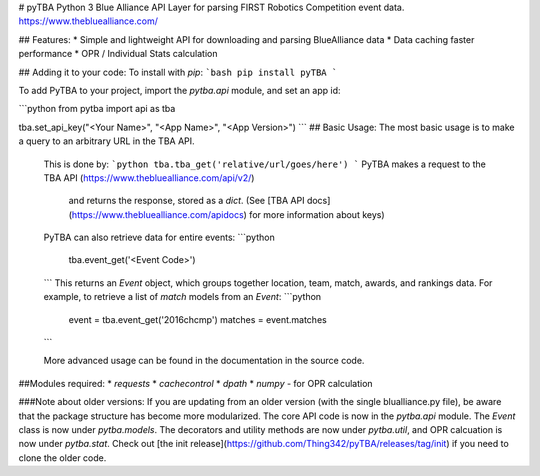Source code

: # pyTBA
Python 3 Blue Alliance API Layer for parsing FIRST Robotics Competition event data.
https://www.thebluealliance.com/

## Features:
* Simple and lightweight API for downloading and parsing BlueAlliance data
* Data caching faster performance
* OPR / Individual Stats calculation

## Adding it to your code:
To install with `pip`:
```bash
pip install pyTBA
```

To add PyTBA to your project, import the `pytba.api` module, and set an app id:

```python
from pytba import api as tba

tba.set_api_key("<Your Name>", "<App Name>", "<App Version>")
```
## Basic Usage:
The most basic usage is to make a query to an arbitrary URL in the TBA API.
 This is done by:
 ```python
 tba.tba_get('relative/url/goes/here')
 ```
 PyTBA makes a request to the TBA API (https://www.thebluealliance.com/api/v2/)
  and returns the response, stored as a `dict`. (See [TBA API docs](https://www.thebluealliance.com/apidocs) for more information about keys)

 PyTBA can also retrieve data for entire events:
 ```python
    tba.event_get('<Event Code>')
 ```
 This returns an `Event` object, which groups together location, team, match, awards, and rankings data.
 For example, to retrieve a list of `match` models from an `Event`:
 ```python
    event = tba.event_get('2016chcmp')
    matches = event.matches
 ```

 More advanced usage can be found in the documentation in the source code.

##Modules required:
* `requests`
* `cachecontrol`
* `dpath`
* `numpy` - for OPR calculation

###Note about older versions:
If you are updating from an older version (with the single blualliance.py file), be aware that the package structure has become more modularized. The core API code is now in the `pytba.api` module. The `Event` class is now under `pytba.models`. The decorators and utility methods are now under `pytba.util`, and OPR calcuation is now under `pytba.stat`. Check out [the init release](https://github.com/Thing342/pyTBA/releases/tag/init) if you need to clone the older code.



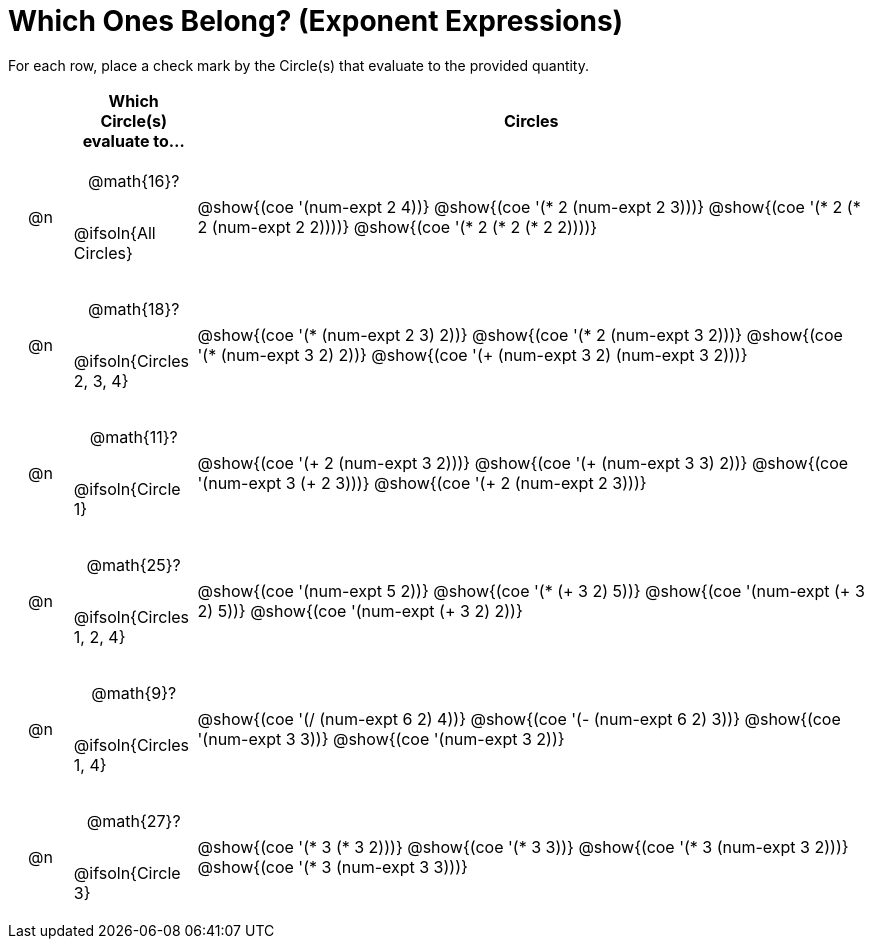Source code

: = Which Ones Belong? (Exponent Expressions)

For each row, place a check mark by the Circle(s) that evaluate to the provided quantity.

++++
<style>
div.circleevalsexp { width: auto; }

/* for table cells with immediate .content children, which have immediate
 * .paragraph children: use flex to space them evenly and center vertically
*/
td > .content > .paragraph {
  display: flex;
  align-items: center;
  justify-content: space-around;
}
</style>
++++

[.FillVerticalSpace, cols="<.^1a,^.^2a,^.^11a",stripes="none", options="header"]
|===
| 	 | Which Circle(s) evaluate to... | Circles

| @n
| @math{16}?

@ifsoln{All Circles}
| @show{(coe '(num-expt 2 4))}
@show{(coe '(* 2 (num-expt 2 3)))}
@show{(coe '(* 2 (* 2 (num-expt 2 2))))}
@show{(coe '(* 2 (* 2 (* 2 2))))}


| @n
| @math{18}?

@ifsoln{Circles 2, 3, 4}
| @show{(coe '(* (num-expt 2 3) 2))}
@show{(coe '(* 2 (num-expt 3 2)))}
@show{(coe '(* (num-expt 3 2) 2))}
@show{(coe '(+ (num-expt  3 2) (num-expt 3 2)))}



| @n
| @math{11}?

@ifsoln{Circle 1}
| @show{(coe '(+ 2 (num-expt 3 2)))}
@show{(coe '(+ (num-expt 3 3) 2))}
@show{(coe '(num-expt  3 (+ 2 3)))}
@show{(coe '(+ 2 (num-expt  2 3)))}



| @n
| @math{25}?

@ifsoln{Circles 1, 2, 4}
| @show{(coe '(num-expt 5 2))}
@show{(coe '(* (+ 3 2) 5))}
@show{(coe '(num-expt (+ 3 2) 5))}
@show{(coe '(num-expt (+ 3 2) 2))}



| @n
| @math{9}?

@ifsoln{Circles 1, 4}
| @show{(coe '(/ (num-expt 6 2) 4))}
@show{(coe '(- (num-expt 6 2) 3))}
@show{(coe '(num-expt 3 3))}
@show{(coe '(num-expt 3 2))}


| @n
| @math{27}?

@ifsoln{Circle 3}
| @show{(coe '(* 3 (* 3 2)))}
@show{(coe '(* 3 3))}
@show{(coe '(* 3 (num-expt 3 2)))}
@show{(coe '(* 3 (num-expt 3 3)))}


|===

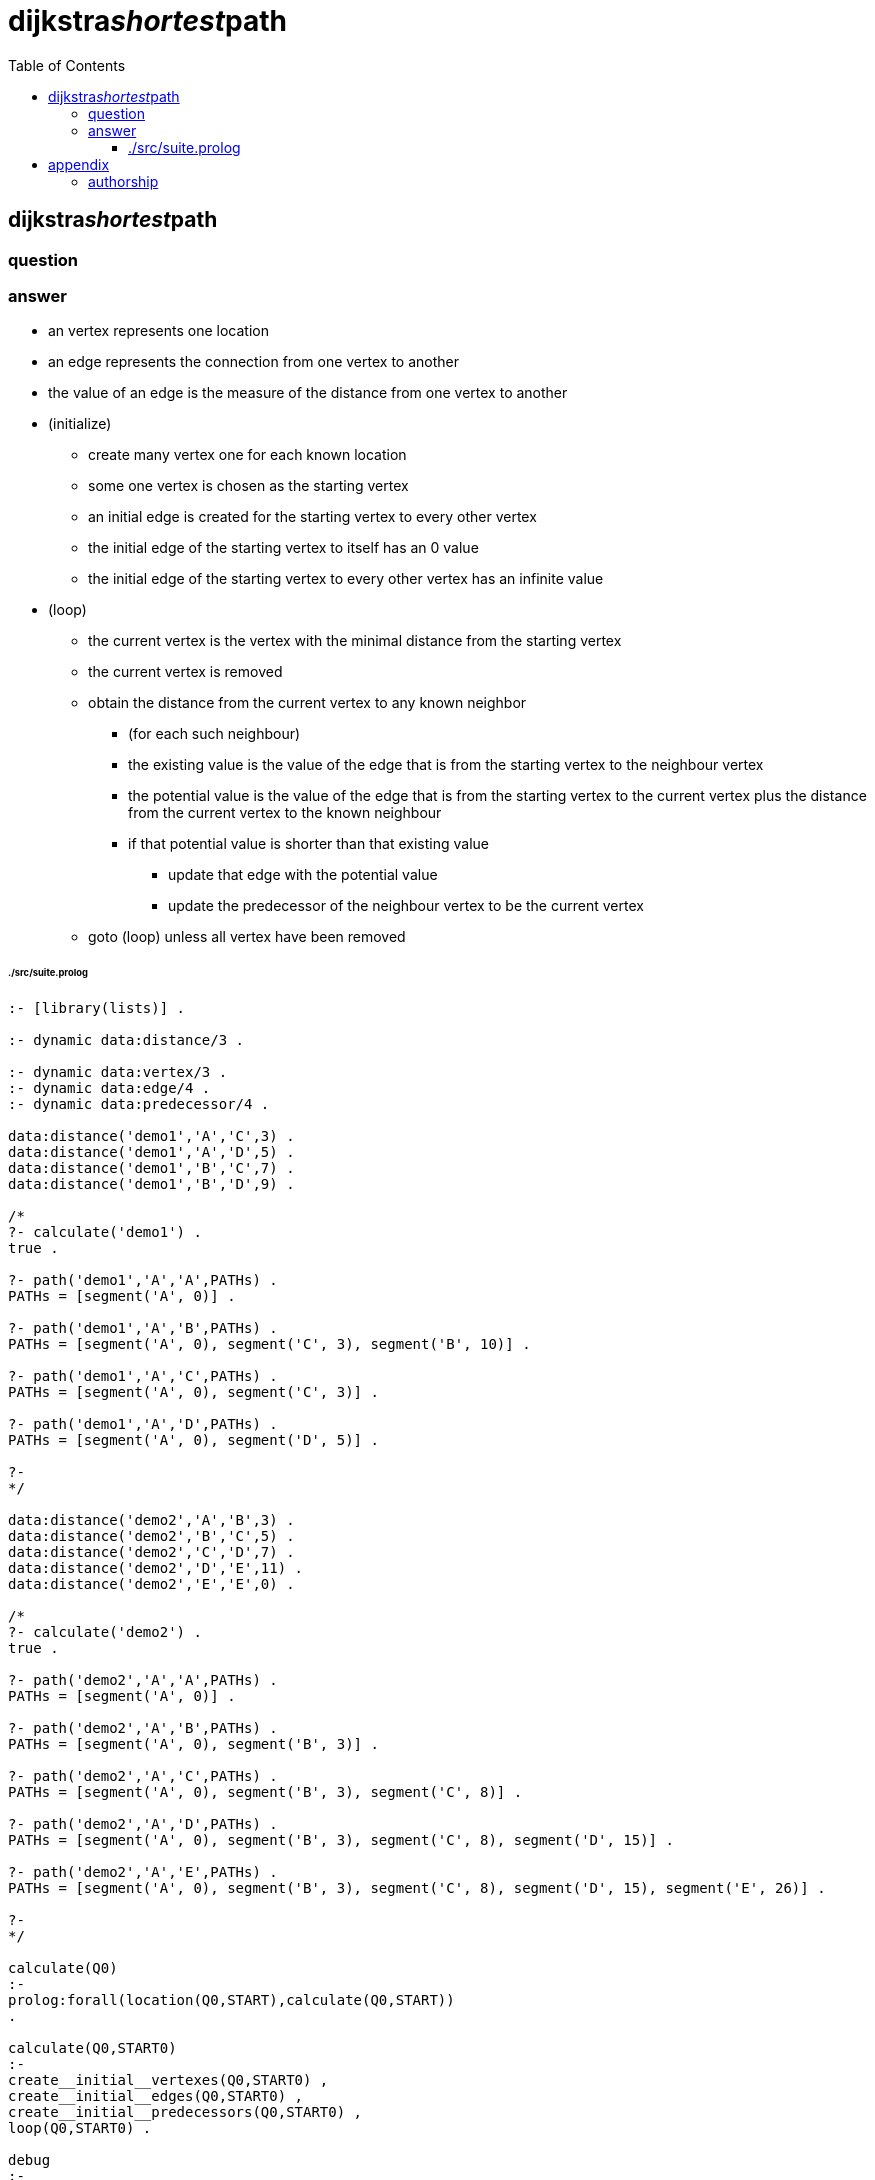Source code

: 
# dijkstra__shortest__path
:toc:
:toclevels: 6

## dijkstra__shortest__path

### question

```
```

### answer

* an vertex represents one location
* an edge represents the connection from one vertex to another
* the value of an edge is the measure of the distance from one vertex to another

* (initialize)
** create many vertex one for each known location
** some one vertex is chosen as the starting vertex
** an initial edge is created for the starting vertex to every other vertex
** the initial edge of the starting vertex to itself has an 0 value
** the initial edge of the starting vertex to every other vertex has an infinite value

* (loop)
** the current vertex is the vertex with the minimal distance from the starting vertex
** the current vertex is removed

** obtain the distance from the current vertex to any known neighbor
*** (for each such neighbour)
*** the existing value is the value of the edge that is from the starting vertex to the neighbour vertex
*** the potential value is the value of the edge that is from the starting vertex to the current vertex plus the distance from the current vertex to the known neighbour 
*** if that potential value is shorter than that existing value
**** update that edge with the potential value
**** update the predecessor of the neighbour vertex to be the current vertex
** goto (loop) unless all vertex have been removed

###### ./src/suite.prolog
```
:- [library(lists)] .

:- dynamic data:distance/3 .

:- dynamic data:vertex/3 .
:- dynamic data:edge/4 .
:- dynamic data:predecessor/4 .

data:distance('demo1','A','C',3) .
data:distance('demo1','A','D',5) .
data:distance('demo1','B','C',7) .
data:distance('demo1','B','D',9) .

/*
?- calculate('demo1') .
true .

?- path('demo1','A','A',PATHs) .
PATHs = [segment('A', 0)] .

?- path('demo1','A','B',PATHs) .
PATHs = [segment('A', 0), segment('C', 3), segment('B', 10)] .

?- path('demo1','A','C',PATHs) .
PATHs = [segment('A', 0), segment('C', 3)] .

?- path('demo1','A','D',PATHs) .
PATHs = [segment('A', 0), segment('D', 5)] .

?- 
*/

data:distance('demo2','A','B',3) .
data:distance('demo2','B','C',5) .
data:distance('demo2','C','D',7) .
data:distance('demo2','D','E',11) .
data:distance('demo2','E','E',0) .

/*
?- calculate('demo2') .
true .

?- path('demo2','A','A',PATHs) .
PATHs = [segment('A', 0)] .

?- path('demo2','A','B',PATHs) .
PATHs = [segment('A', 0), segment('B', 3)] .

?- path('demo2','A','C',PATHs) .
PATHs = [segment('A', 0), segment('B', 3), segment('C', 8)] .

?- path('demo2','A','D',PATHs) .
PATHs = [segment('A', 0), segment('B', 3), segment('C', 8), segment('D', 15)] .

?- path('demo2','A','E',PATHs) .
PATHs = [segment('A', 0), segment('B', 3), segment('C', 8), segment('D', 15), segment('E', 26)] .

?- 
*/

calculate(Q0)
:-
prolog:forall(location(Q0,START),calculate(Q0,START))
.

calculate(Q0,START0)
:-
create__initial__vertexes(Q0,START0) ,
create__initial__edges(Q0,START0) ,
create__initial__predecessors(Q0,START0) ,
loop(Q0,START0) .

debug
:-
listing(data:vertex) ,
listing(data:edge) ,
listing(data:predecessor)
.

location(Q0,LOCATION)
:-
lookup(data:distance(Q0,LOCATION,_,_)) ;
lookup(data:distance(Q0,_,LOCATION,_))
.

neighbour(Q0,LOCATION_1,LOCATION_2,DISTANCE)
:-
lookup(data:distance(Q0,LOCATION_1,LOCATION_2,DISTANCE)) ;
lookup(data:distance(Q0,LOCATION_2,LOCATION_1,DISTANCE))
.

create__initial__vertexes(Q0,START0)
:-
location(Q0,LOCATION) ,
+ lookup(data:vertex(Q0,START0,LOCATION)) ,
remember(data:vertex(Q0,START0,LOCATION)) ,
fail ;
true
.

create__initial__edges(Q0,START0)
:-
lookup(data:vertex(Q0,START0,VERTEX)) ,
(START0 = VERTEX -> DISTANCE is 0 ; DISTANCE is inf) ,
+ lookup(data:edge(Q0,START0,VERTEX,DISTANCE)) ,
remember(data:edge(Q0,START0,VERTEX,DISTANCE)) ,
fail ;
true
.


create__initial__predecessors(Q0,START0)
:-
lookup(data:vertex(Q0,START0,VERTEX)) ,
+ lookup(data:predecessor(Q0,START0,VERTEX,_)) ,
remember(data:predecessor(Q0,START0,VERTEX,_)) ,
fail ;
true
.

loop(Q0,START0)
:-
repeat ,
current__vertex(Q0,START0,CURRENT,DISTANCE_FROM_START) ,
forget(data:vertex(Q0,START0,CURRENT)) ,
neighbour(Q0,CURRENT,NEIGHBOUR,DISTANCE_FROM_NEIGHBOUR) ,
lookup(data:edge(Q0,START0,NEIGHBOUR,EXISTING_DISTANCE)) ,
POTENTIAL_DISTANCE is DISTANCE_FROM_START + DISTANCE_FROM_NEIGHBOUR ,
maybe__update__neighbour(Q0,START0,CURRENT,NEIGHBOUR,EXISTING_DISTANCE,POTENTIAL_DISTANCE) ,
+ lookup(data:vertex(Q0,_,_)) , % repeat until no more vertex .
!
.

current__vertex(Q0,START0,CURRENT,DISTANCE_FROM_START)
:- % there is an edge for which no other edge has an lessor distance
lookup(data:vertex(Q0,START0,CURRENT)) ,
lookup(data:edge(Q0,START0,CURRENT,DISTANCE_FROM_START)) ,
+
(
	lookup(data:vertex(Q0,START0,OTHER)) ,
	lookup(data:edge(Q0,START0,OTHER,DISTANCE_COMPARE)) , 
	DISTANCE_COMPARE < DISTANCE_FROM_START
) ,
!  % only one current vertex at an time .
.

maybe__update__neighbour(Q0,START0,CURRENT0,NEIGHBOUR0,EXISTING_DISTANCE0,POTENTIAL_DISTANCE0)
:-
POTENTIAL_DISTANCE0 < EXISTING_DISTANCE0 ->
forget(data:edge(Q0,START0,NEIGHBOUR0,_)) ,
remember(data:edge(Q0,START0,NEIGHBOUR0,POTENTIAL_DISTANCE0)) ,
forget(data:predecessor(Q0,START0,NEIGHBOUR0,_)) ,
remember(data:predecessor(Q0,START0,NEIGHBOUR0,CURRENT0)) ;
true
.

path(Q0,START0,TARGET0,PATHs)
:-
path__of__predecessors(Q0,START0,TARGET0,REVERSE_PATHs) ,
! ,
lists:reverse(REVERSE_PATHs,PATHs)
.

path__of__predecessors(Q0,START0,TARGET0,PATHs)
:-
START0 = TARGET0 ->
PATHs = [segment(TARGET0,0)] ;
lookup(data:predecessor(Q0,START0,TARGET0,PREDECESSOR)) ,
lookup(data:edge(Q0,START0,TARGET0,DISTANCE)) ,
PATHs = [segment(TARGET0,DISTANCE)|PATHs0] ,
path__of__predecessors(Q0,START0,PREDECESSOR,PATHs0)
.

remember(TERM)
:-
prolog:asserta(TERM)
.

forget(TERM)
:-
prolog:retractall(TERM)
.

lookup(TERM)
:-
prolog:call(TERM)
.
```

## appendix

### authorship

* (c) kintalken@gmail.com 2020-11-01 .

════════════════════

**Your objective**
The string "children" shows up in some lines of the listing. Copy each such line.

**Result for this task**
/* for table cells with immediate .content children, which have immediate
 * .paragraph children: use flex to space them evenly and center vertically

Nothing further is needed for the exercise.